> _REQUEST_: Repeat the records in full and exactly, omitting pictures.

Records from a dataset
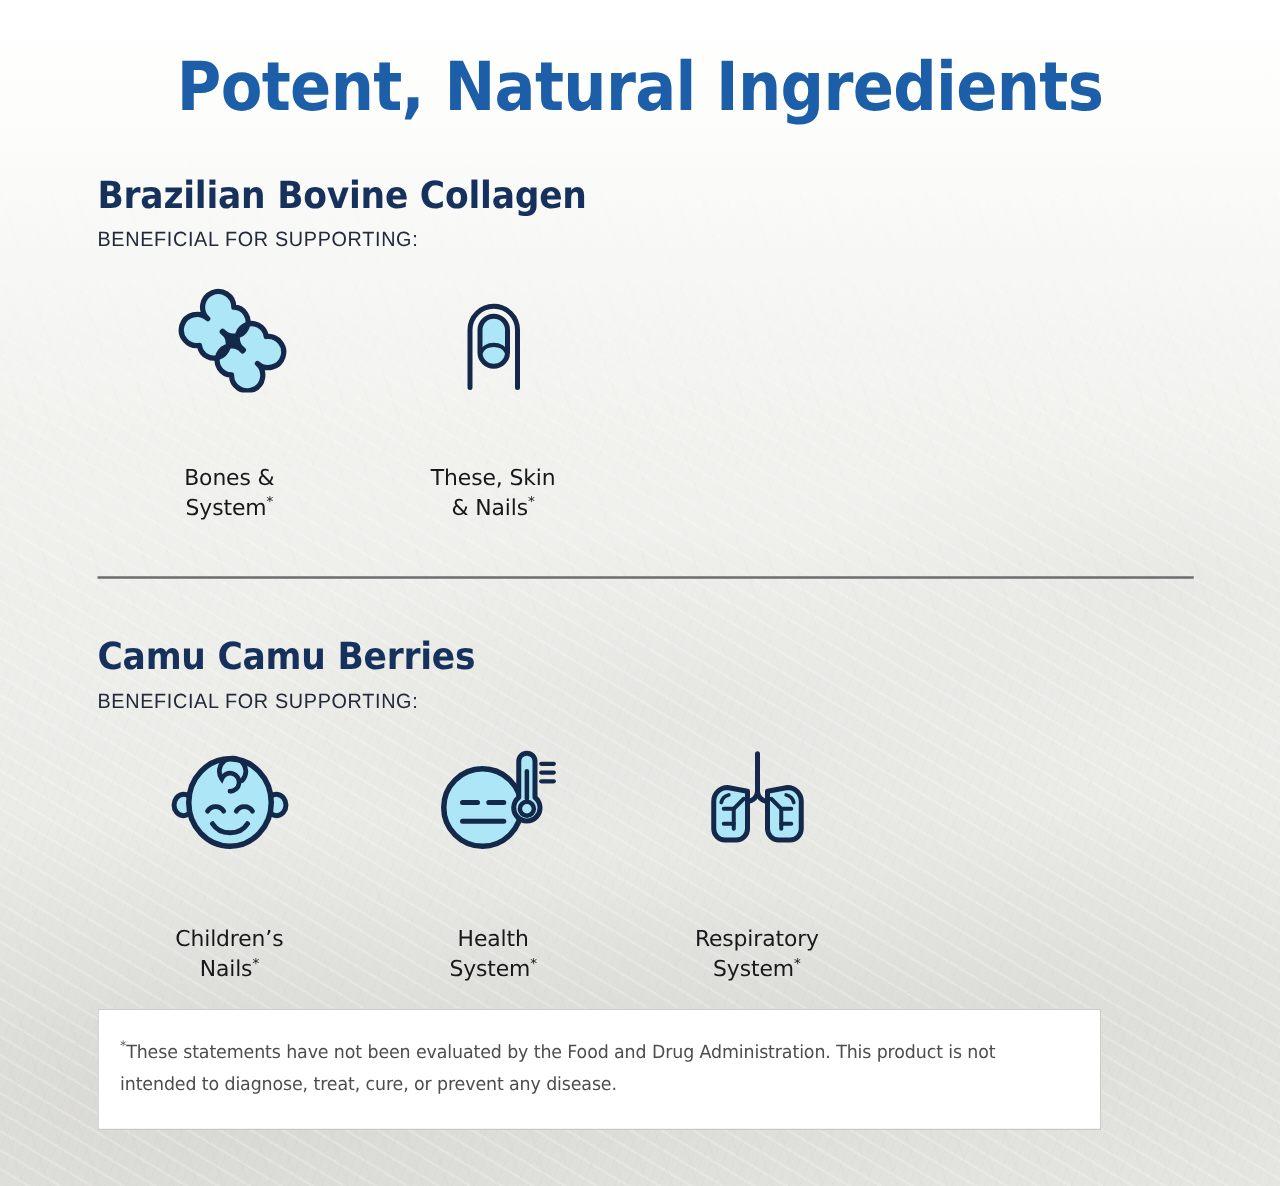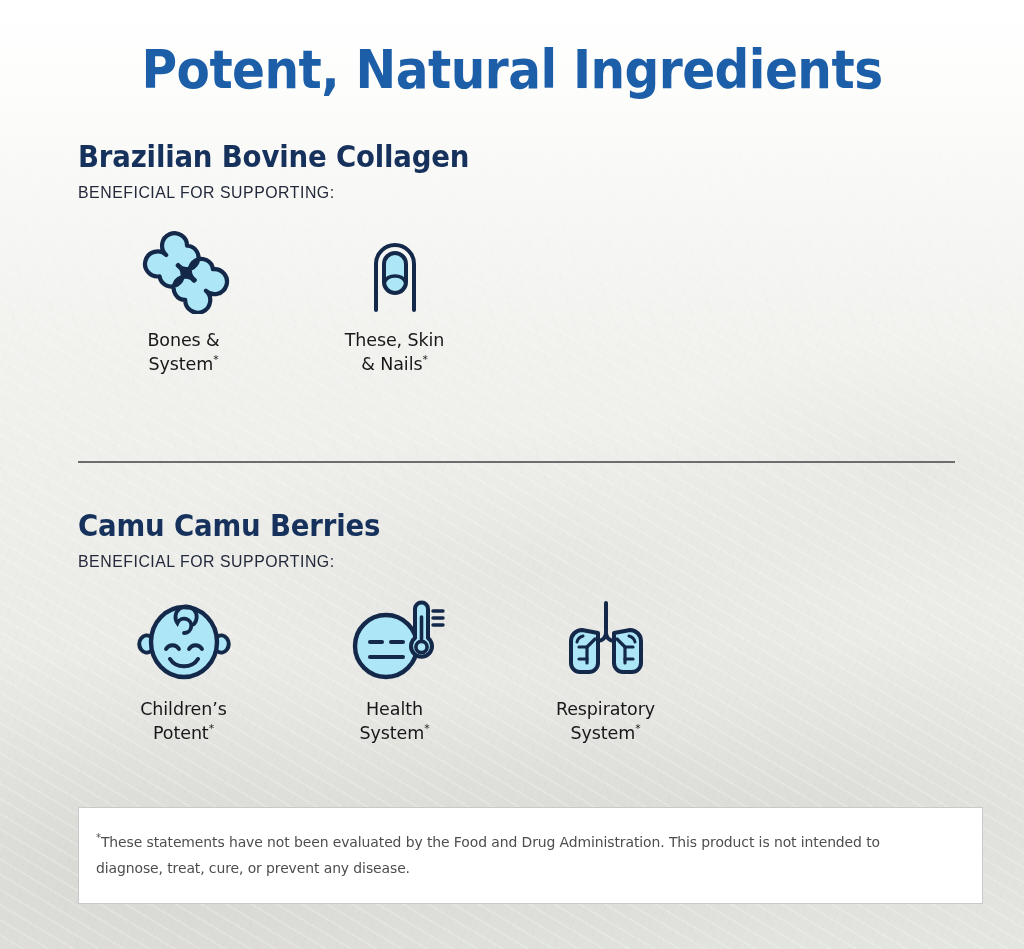--- a/index.html
+++ b/index.html
@@ -107,20 +107,21 @@
   
   .benefits {
     display: flex;
     margin-top: 26px;
   }
   .benefit {
     width: 211px;
     display: flex;
     flex-direction: column;
     align-items: center;
+    gap: 43px;
   }
   .benefit-icon {
     height: 86px;
     display: flex;
     align-items: flex-end;
     justify-content: center;
   }
   .benefit-label {
     margin-top: 14px;
     text-align: center;
@@ -145,21 +146,21 @@
     width: 877px;
     height: 2px;
     background: #6d6d6d;
   }
 
   
   .disclaimer {
     position: absolute;
     left: 78px;
     top: 807px;
-    width: 905px;
+    width: 803px;
     box-sizing: border-box;
     background: #ffffff;
     border: 1px solid #c9c9c9;
     padding: 21px 20px 22px 17px;
   }
   .disclaimer-text {
     color: #4d4d4d;
     font-family: "DejaVu Sans", sans-serif;
     font-size: 14.6px;
     line-height: 1.78;
@@ -253,21 +254,21 @@
             <path d="M54 36 a7.2 7.2 0 1 0 -6.6 -9.9 a10.6 10.6 0 1 1 16.4 1.2" fill="none" stroke="#14284a" stroke-width="3.8" stroke-linecap="round"></path>
 
             <path d="M36 52 a7.5 7.5 0 0 1 13 0" fill="none" stroke="#14284a" stroke-width="3.8" stroke-linecap="round"></path>
             <path d="M59 52 a7.5 7.5 0 0 1 13 0" fill="none" stroke="#14284a" stroke-width="3.8" stroke-linecap="round"></path>
 
             <path d="M40 62 a16 14 0 0 0 28 0" fill="none" stroke="#14284a" stroke-width="4" stroke-linecap="round"></path>
           </svg>
         </div>
         <div class="benefit-label">
           <span>Children’s</span><br>
-          <span>Potent</span><sup>*</sup>
+          <span>Nails</span><sup>*</sup>
         </div>
       </div>
 
       <div class="benefit">
         <div class="benefit-icon">
           <svg width="108" height="86" viewBox="0 0 108 86">
 
             <ellipse cx="45" cy="49" rx="31" ry="31" fill="#ace6f7" stroke="#14284a" stroke-width="4.4"></ellipse>
 
             <line x1="29" y1="45" x2="41" y2="45" stroke="#14284a" stroke-width="4" stroke-linecap="round"></line>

> _EXERCISE ANSWER_:
--- a/index.html
+++ b/index.html
@@ -107,20 +107,21 @@
   
   .benefits {
     display: flex;
     margin-top: 26px;
   }
   .benefit {
     width: 211px;
     display: flex;
     flex-direction: column;
     align-items: center;
+    gap: 43px;
   }
   .benefit-icon {
     height: 86px;
     display: flex;
     align-items: flex-end;
     justify-content: center;
   }
   .benefit-label {
     margin-top: 14px;
     text-align: center;
@@ -145,21 +146,21 @@
     width: 877px;
     height: 2px;
     background: #6d6d6d;
   }
 
   
   .disclaimer {
     position: absolute;
     left: 78px;
     top: 807px;
-    width: 905px;
+    width: 803px;
     box-sizing: border-box;
     background: #ffffff;
     border: 1px solid #c9c9c9;
     padding: 21px 20px 22px 17px;
   }
   .disclaimer-text {
     color: #4d4d4d;
     font-family: "DejaVu Sans", sans-serif;
     font-size: 14.6px;
     line-height: 1.78;
@@ -253,21 +254,21 @@
             <path d="M54 36 a7.2 7.2 0 1 0 -6.6 -9.9 a10.6 10.6 0 1 1 16.4 1.2" fill="none" stroke="#14284a" stroke-width="3.8" stroke-linecap="round"></path>
 
             <path d="M36 52 a7.5 7.5 0 0 1 13 0" fill="none" stroke="#14284a" stroke-width="3.8" stroke-linecap="round"></path>
             <path d="M59 52 a7.5 7.5 0 0 1 13 0" fill="none" stroke="#14284a" stroke-width="3.8" stroke-linecap="round"></path>
 
             <path d="M40 62 a16 14 0 0 0 28 0" fill="none" stroke="#14284a" stroke-width="4" stroke-linecap="round"></path>
           </svg>
         </div>
         <div class="benefit-label">
           <span>Children’s</span><br>
-          <span>Potent</span><sup>*</sup>
+          <span>Nails</span><sup>*</sup>
         </div>
       </div>
 
       <div class="benefit">
         <div class="benefit-icon">
           <svg width="108" height="86" viewBox="0 0 108 86">
 
             <ellipse cx="45" cy="49" rx="31" ry="31" fill="#ace6f7" stroke="#14284a" stroke-width="4.4"></ellipse>
 
             <line x1="29" y1="45" x2="41" y2="45" stroke="#14284a" stroke-width="4" stroke-linecap="round"></line>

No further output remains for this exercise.